Now, you can argue about the relative merits of Ascential and Informatica. Depending on what sort of features and functions you regard as most important, you might choose either one, depending on the circumstances. In its press releases and statements reported in the press it is suggested that Ascential is closer to PeopleSoft's vision, particularly with respect to EAI (enterprise application integration). This is presumably a reference to Ascential's recent acquisition of Mercator. However, if that is the case, then this argument doesn't stack up: Ascential is at pains to point out that it is not moving into the EAI space and that its purchase of Mercator is about extending its data integration facilities and not about EAI.
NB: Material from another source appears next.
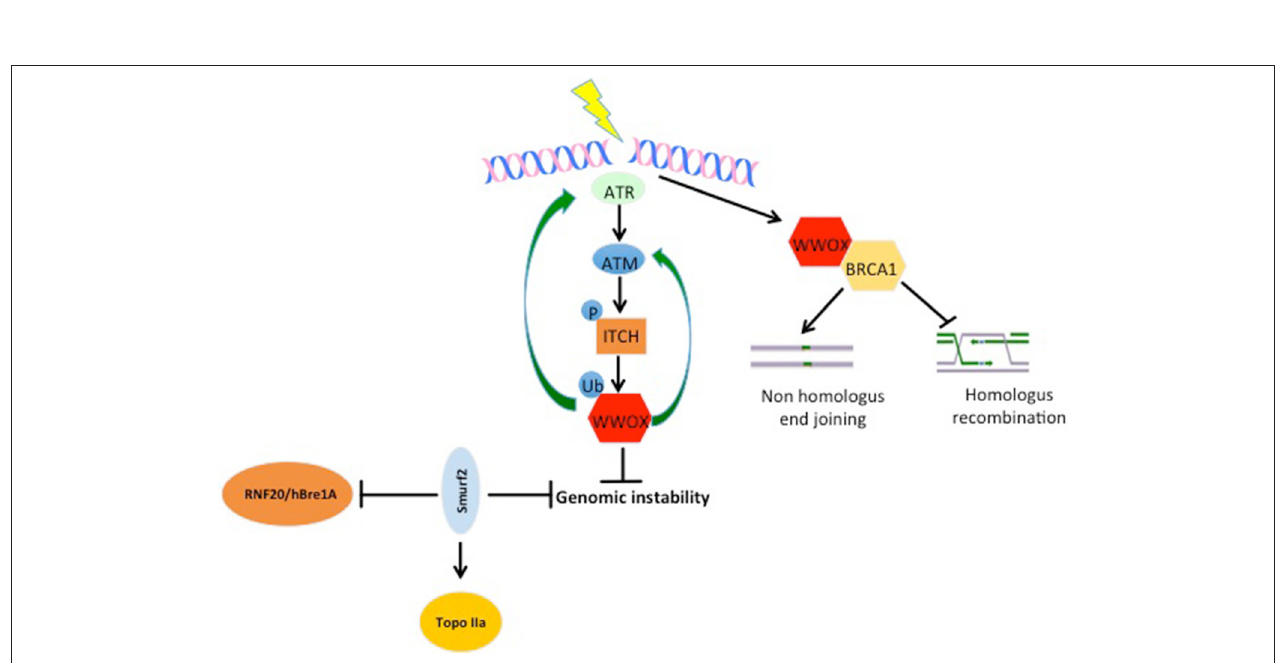
FIGURE 2 | WW domain protein roles in genomic stability. Upon DNA damage, ATR and ATM get activated. When activated, they can phosphorylate and activate the E3 ligase ITCH. Active ITCH can further ubiquitinate and activate WWOX leading to its translocation to the nucleus. In the nucleus, WWOX, in a positive feedback loop activates ATM and ATR and enhances DNA damage response and repair. Moreover, WWOX can interact with BRCA1 and enhance Non-homologous end joining over homologus recombination repair pathway . E3s also play roles in genomic stability too . SMURF2 increase genomic stability by inhibiting the activity of RNF20/hBre1A, the major ubH2B-specific E3 and by stabilizing topoisomerase IIa (Topo IIa). ITCH enhances genomic integrity by increasing the efficiency of DNA damage repair (DDR). Upon DNA damage ITCH is activated by ATM. Active ITCH can further ubiquitinate and activate WWOX leading to its translocation to the nucleus. In the nucleus, WWOX, in a positive feedback loop, activates ATM and ATR and enhances DNA damage response and repair.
As one might expect, with their current agreement due to expire at the end of last year, Informatica and PeopleSoft were in negotiations about its renewal for some months prior to this date. According to my sources at Informatica, PeopleSoft wanted to replace the current agreement with one that provided PowerCenter instead of PowerMart, and they wanted more flexible licensing arrangements. This would have effectively meant that any user of EPM would not only have PowerCenter bundled into the product, but would be able to extend their use of PowerCenter to other application areas as well, without further charge. Thus Informatica stood to make no additional revenues except for additional connectors and so forth.
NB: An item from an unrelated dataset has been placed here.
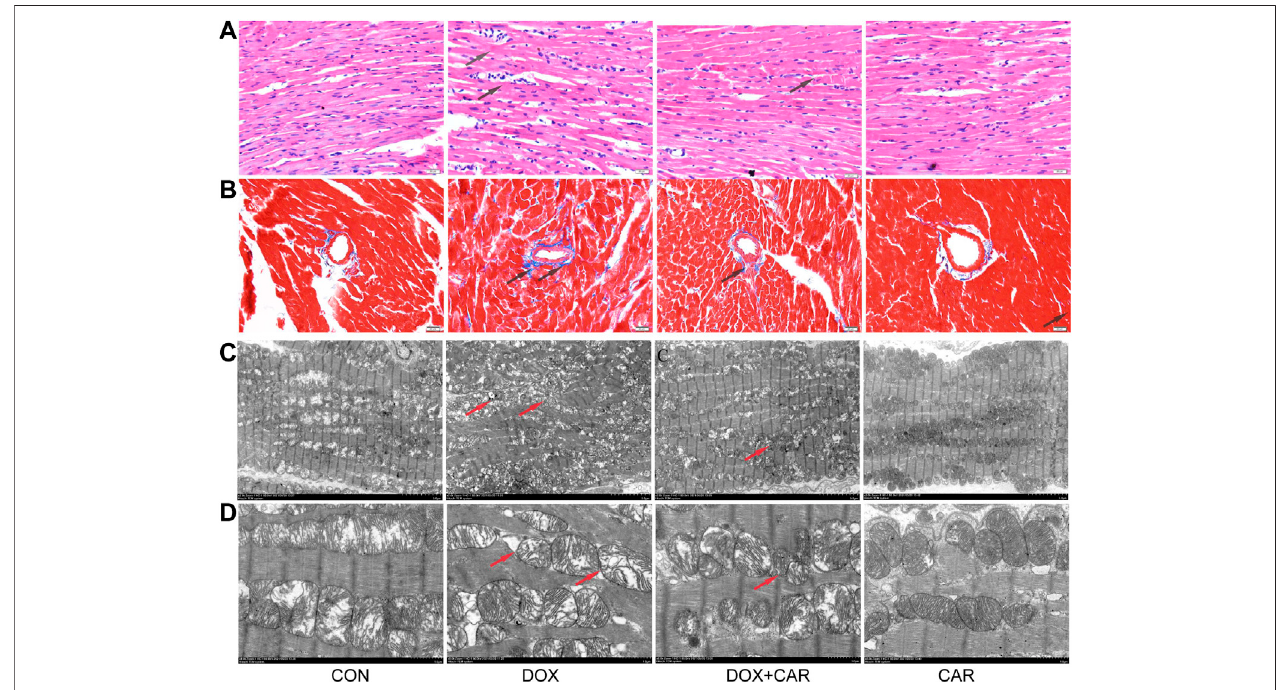
FIGURE2| CARattenuatedthepathologicalalterationsinmyocardialtissuesofDOX-treatedhearts.Representativepicturesofmyocardialtissuesectionsstained withH&EandMasson(magni fi cation=×400) (A) H&Estaining, (B) Masson;n=3,Bar=20 μ m.Representativeimagesofmyocardialtissuesectionstested byTEM (C) , the magni fi cation is 1.5 K times (Scale = 5 μ m). Representative images of myocardial tissue sections tested by TEM (D) , the magni fi cation is 5.0 K times (Scale = 2 μ m).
Informatica was negotiating on this basis and, as far as it was concerned, this was a reasonable agreement provided the financial terms were satisfactory. Then Ascential, according to Ron Papa, senior VP of Business Development at Informatica, came in with an offer that PeopleSoft could not refuse and Informatica declined to match it, because it felt that the terms were not commercially viable. Perhaps most tellingly, there were no technical discussions: PeopleSoft never came to look at the new features of PowerCenter 7, which strongly suggests that this was indeed purely a price-based decision.

The upshot of all this is that PeopleSoft should be able to offer more functionality (which it would have had, if in somewhat different ways, with PowerCenter 7 anyway) at a lower price. No doubt it hopes that this will help it attract more customers to EPM.

But what about existing customers? Suppose customers want to continue to use PowerMart - who will support it? PeopleSoft? How? In fact it is likely that Informatica will make these users an offer for support and maintenance. And my guess is that it will be very aggressively priced. So we can expect a large rump of users to continue to use PowerMart. Besides, many of them are corporate users of Informatica in a much wider context, and these companies will certainly not want to migrate to Ascential.

And how about those customers that PeopleSoft persuades to migrate? There is talk about free consulting and testing. It has even been suggested that users can simply ship their transformation models off to PeopleSoft/Ascential and wait for converted models to be returned to them, which they can simply plug into Ascential DataStage and go. Oh really? What tree have you been living in?

Now, that is the direction that Informatica, at least, is moving in - de-coupling the models from the engine - which potentially opens the door to having standards for transformation models, but that day has not yet dawned. In the meantime, it is not a trivial exercise to move models like this. My advice to anyone in this position would be to proceed extremely cautiously: wait until lots of other people have done it first. Indeed, unless there was a compelling reason otherwise, I probably wouldn't recommend moving at all.

I have to say that I am surprised at this decision by PeopleSoft. I don't necessarily blame it for choosing Ascential - it has a good product set that is a serious competitor to Informatica - but surely, PeopleSoft's user community has enough on its plate already. With the acquisition of JD Edwards only just completed and Oracle still making a huge nuisance of itself, the last thing that PeopeSoft's customer base needs is another cause of upheaval.